- _Brief_
Repeat verbatim everything from the start of the items down to and including the line that contains "assorbimento con una".
---------- Records for this task ----------
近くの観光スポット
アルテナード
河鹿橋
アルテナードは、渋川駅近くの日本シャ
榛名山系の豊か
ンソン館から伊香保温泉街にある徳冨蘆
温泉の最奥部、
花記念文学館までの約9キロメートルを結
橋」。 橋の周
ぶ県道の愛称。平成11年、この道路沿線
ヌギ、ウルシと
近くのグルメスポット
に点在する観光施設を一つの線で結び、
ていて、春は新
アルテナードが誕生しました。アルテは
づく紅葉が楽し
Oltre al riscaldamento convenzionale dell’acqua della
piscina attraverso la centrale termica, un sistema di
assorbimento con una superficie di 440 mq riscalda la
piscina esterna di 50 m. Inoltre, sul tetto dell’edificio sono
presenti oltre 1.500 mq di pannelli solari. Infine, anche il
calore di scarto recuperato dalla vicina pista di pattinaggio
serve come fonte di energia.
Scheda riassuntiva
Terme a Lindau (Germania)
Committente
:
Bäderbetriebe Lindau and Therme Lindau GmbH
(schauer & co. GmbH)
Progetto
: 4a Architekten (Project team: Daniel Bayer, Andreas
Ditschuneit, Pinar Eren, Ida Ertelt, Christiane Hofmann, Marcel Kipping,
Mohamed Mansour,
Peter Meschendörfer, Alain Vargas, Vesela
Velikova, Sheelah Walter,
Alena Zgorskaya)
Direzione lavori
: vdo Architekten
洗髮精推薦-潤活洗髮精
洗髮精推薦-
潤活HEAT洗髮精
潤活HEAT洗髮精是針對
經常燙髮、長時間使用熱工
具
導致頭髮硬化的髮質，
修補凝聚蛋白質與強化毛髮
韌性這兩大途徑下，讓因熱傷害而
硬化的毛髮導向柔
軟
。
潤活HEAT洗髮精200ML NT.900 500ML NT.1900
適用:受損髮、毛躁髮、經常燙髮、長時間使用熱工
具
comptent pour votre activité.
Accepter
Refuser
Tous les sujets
----------
- _Exercise answer_
近くの観光スポット
アルテナード
河鹿橋
アルテナードは、渋川駅近くの日本シャ
榛名山系の豊か
ンソン館から伊香保温泉街にある徳冨蘆
温泉の最奥部、
花記念文学館までの約9キロメートルを結
橋」。 橋の周
ぶ県道の愛称。平成11年、この道路沿線
ヌギ、ウルシと
近くのグルメスポット
に点在する観光施設を一つの線で結び、
ていて、春は新
アルテナードが誕生しました。アルテは
づく紅葉が楽し
Oltre al riscaldamento convenzionale dell’acqua della
piscina attraverso la centrale termica, un sistema di
assorbimento con una superficie di 440 mq riscalda la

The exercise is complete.